Passe para o inglês esta frase do texto sobre liderança feminina: "Meu ano de 2023 foi de muitos aprendizados, pessoal e profissionalmente."

Bloco de texto
**********
Só constrói fortalezas quem olha para as fragilidades

Quando foi a última vez que você deu os créditos às suas vulnerabilidades?


1 de fevereiro de 2024 - 14h01

(Crédito: Oksana Tkachova/Shutterstock)

Se ser uma mulher na nossa sociedade já não é um mar de rosas, ser uma líder mulher dentro de um mercado de trabalho majoritariamente composto por homens, cis e brancos é, no mínimo, desgastante e muito solitário. Não porque nos faltam grandes parcerias, mas porque, na maioria das vezes, não encontramos um par com quem compartilhar as experiências em comum, as aflições, frustrações e os muitos desafios com relação aos questionamentos sobre a nossa capacidade de liderança e competência profissional. É, com toda certeza, uma jornada solitária, mas também de muito aprendizado e de um mergulho profundo no seu eu.

Meu ano de 2023 foi de muitos aprendizados, pessoal e profissionalmente. Tive diversas experiências que me fizeram olhar a maneira como posso lidar com os desafios que surgem no dia a dia, além de usá-los como aprendizados e ferramentas para uma melhor liderança e gestão empresarial, emocional e de tempo para curtir a vida que venho construindo para a pessoa física por trás da sócia e CEO.
**********
Registros de dados
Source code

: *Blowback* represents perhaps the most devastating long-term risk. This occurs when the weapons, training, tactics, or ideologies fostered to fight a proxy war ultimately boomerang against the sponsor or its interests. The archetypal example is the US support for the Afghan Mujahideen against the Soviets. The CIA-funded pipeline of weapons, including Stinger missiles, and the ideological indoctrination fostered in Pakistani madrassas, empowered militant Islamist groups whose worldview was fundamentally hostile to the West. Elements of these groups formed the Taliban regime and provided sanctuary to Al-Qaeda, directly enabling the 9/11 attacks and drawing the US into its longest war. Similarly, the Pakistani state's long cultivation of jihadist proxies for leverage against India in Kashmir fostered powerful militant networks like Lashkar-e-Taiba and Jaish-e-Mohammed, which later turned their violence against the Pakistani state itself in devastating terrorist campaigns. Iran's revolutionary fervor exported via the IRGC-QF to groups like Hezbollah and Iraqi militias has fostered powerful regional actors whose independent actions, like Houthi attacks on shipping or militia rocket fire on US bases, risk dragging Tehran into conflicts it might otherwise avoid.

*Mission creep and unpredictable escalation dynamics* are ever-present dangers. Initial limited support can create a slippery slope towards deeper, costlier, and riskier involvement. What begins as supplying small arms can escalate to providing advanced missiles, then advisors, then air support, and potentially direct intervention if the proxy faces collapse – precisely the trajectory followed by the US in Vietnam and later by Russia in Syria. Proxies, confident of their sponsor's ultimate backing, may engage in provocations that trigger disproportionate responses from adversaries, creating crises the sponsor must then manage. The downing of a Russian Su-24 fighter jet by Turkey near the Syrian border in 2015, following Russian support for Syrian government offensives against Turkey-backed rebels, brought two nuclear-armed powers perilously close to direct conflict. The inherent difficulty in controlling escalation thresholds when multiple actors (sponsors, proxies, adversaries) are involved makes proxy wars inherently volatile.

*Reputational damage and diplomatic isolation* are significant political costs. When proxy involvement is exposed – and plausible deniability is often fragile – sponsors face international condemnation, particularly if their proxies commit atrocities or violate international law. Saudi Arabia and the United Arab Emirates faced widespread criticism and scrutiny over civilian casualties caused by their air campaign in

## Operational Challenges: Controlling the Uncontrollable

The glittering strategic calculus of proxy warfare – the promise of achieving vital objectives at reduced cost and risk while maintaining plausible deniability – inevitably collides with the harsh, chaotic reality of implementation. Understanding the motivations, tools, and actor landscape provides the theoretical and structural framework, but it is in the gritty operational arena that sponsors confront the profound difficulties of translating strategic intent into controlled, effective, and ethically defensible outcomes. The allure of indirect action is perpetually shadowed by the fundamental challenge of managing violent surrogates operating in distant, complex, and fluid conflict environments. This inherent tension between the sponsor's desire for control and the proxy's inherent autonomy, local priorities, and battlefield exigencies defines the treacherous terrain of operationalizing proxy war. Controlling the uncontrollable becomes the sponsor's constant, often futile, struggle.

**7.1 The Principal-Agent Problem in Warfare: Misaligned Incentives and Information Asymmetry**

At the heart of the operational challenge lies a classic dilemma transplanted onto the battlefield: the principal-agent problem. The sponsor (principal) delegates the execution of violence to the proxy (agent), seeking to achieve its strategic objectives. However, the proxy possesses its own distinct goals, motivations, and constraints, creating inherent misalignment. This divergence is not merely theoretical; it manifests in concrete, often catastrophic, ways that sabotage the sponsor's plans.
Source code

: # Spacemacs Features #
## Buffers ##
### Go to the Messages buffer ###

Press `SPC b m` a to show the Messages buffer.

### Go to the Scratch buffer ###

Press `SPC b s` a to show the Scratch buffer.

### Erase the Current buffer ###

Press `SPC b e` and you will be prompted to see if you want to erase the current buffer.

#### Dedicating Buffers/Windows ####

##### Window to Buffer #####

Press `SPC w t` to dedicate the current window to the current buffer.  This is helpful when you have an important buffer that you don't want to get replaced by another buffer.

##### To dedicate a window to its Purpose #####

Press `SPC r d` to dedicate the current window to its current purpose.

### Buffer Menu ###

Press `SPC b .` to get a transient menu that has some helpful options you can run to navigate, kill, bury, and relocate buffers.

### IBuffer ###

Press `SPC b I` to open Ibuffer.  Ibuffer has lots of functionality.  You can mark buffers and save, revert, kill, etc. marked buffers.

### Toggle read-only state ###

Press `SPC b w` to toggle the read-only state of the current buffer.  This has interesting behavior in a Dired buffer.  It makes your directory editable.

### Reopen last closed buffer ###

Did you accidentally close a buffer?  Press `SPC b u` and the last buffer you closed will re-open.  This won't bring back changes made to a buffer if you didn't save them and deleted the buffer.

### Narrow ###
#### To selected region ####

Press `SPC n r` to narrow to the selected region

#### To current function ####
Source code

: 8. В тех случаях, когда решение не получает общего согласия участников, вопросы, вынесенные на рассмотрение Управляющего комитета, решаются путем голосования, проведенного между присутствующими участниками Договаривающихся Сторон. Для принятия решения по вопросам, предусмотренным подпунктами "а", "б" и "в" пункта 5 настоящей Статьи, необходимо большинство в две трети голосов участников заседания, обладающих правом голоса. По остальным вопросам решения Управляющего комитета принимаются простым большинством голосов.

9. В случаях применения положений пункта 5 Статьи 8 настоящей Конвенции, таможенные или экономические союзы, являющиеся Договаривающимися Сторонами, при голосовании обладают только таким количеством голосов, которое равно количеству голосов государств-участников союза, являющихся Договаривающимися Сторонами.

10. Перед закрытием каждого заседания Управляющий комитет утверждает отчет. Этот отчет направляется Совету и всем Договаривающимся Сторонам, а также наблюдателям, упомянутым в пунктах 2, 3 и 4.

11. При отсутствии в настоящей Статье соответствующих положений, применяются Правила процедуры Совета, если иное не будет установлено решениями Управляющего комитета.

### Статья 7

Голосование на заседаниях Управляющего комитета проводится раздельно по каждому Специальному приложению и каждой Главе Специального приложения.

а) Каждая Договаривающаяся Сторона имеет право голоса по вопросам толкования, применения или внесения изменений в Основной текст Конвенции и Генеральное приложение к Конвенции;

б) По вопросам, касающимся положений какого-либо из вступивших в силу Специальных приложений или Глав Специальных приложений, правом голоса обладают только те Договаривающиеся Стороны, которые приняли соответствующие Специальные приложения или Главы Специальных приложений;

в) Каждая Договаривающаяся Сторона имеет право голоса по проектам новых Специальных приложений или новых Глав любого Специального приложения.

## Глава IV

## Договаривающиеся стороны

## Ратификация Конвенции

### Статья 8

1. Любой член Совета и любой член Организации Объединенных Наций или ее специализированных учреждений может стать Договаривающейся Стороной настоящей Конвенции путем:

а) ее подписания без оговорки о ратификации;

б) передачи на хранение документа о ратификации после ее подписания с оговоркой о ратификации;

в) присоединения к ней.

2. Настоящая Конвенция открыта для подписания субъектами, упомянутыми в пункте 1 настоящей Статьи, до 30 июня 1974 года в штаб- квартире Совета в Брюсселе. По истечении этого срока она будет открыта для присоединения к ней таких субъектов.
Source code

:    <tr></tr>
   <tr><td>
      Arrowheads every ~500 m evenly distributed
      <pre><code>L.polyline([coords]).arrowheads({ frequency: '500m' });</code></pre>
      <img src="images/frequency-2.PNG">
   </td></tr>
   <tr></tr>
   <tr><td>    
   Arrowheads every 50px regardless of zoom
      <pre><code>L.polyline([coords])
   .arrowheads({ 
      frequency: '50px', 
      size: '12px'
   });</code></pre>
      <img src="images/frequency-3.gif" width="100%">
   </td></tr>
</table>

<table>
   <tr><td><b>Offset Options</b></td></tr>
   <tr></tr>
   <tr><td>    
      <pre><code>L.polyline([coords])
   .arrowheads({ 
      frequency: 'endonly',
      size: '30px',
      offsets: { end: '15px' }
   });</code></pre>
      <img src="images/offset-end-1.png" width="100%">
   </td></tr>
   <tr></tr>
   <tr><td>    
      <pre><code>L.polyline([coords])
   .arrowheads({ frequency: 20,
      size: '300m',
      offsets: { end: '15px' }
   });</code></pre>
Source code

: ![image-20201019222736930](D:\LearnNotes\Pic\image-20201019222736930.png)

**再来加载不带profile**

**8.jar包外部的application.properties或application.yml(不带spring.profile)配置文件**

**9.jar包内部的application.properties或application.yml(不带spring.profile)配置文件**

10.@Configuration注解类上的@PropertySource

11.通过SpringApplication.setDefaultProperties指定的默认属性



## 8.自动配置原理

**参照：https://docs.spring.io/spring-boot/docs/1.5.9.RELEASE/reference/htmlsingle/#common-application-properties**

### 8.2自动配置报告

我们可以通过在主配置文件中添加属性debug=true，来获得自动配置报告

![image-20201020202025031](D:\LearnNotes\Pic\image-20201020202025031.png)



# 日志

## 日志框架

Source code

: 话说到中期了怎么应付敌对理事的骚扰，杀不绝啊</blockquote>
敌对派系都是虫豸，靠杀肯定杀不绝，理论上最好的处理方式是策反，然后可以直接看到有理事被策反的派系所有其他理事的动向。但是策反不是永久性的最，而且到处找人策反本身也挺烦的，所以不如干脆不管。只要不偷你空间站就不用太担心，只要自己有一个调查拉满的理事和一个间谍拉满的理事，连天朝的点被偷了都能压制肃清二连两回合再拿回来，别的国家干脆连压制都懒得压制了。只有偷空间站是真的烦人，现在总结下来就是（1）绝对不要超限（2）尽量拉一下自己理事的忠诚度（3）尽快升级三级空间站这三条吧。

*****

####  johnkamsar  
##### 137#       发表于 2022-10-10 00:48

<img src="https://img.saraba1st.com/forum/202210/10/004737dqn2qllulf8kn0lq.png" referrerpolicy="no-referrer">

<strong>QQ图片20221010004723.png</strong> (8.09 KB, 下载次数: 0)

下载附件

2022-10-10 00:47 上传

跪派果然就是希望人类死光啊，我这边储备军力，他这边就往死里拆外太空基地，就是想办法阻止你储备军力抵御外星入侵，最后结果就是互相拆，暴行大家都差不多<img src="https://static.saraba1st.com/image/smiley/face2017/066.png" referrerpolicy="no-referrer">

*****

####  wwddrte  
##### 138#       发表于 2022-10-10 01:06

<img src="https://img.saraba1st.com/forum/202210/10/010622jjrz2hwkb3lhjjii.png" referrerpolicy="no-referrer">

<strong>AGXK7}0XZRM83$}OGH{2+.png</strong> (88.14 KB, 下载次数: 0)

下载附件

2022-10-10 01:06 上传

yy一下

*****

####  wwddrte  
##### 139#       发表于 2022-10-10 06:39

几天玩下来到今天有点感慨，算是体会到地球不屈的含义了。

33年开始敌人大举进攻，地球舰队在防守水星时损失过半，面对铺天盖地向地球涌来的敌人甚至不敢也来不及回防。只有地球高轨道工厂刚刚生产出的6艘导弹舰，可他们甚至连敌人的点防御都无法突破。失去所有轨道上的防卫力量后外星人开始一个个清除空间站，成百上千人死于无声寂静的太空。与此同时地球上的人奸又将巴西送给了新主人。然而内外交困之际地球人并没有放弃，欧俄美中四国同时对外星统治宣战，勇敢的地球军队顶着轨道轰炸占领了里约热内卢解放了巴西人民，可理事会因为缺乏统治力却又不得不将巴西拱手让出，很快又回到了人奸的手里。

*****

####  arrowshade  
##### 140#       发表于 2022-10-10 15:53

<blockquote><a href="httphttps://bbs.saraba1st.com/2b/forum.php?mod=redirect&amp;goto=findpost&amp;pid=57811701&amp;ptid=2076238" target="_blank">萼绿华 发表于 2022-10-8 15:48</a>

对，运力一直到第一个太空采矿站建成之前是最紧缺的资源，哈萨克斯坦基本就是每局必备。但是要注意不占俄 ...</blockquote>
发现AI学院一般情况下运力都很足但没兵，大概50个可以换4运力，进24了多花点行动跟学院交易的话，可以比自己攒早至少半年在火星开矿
**********
Resolução
My 2023 was a year of many lessons learned, both personally and professionally.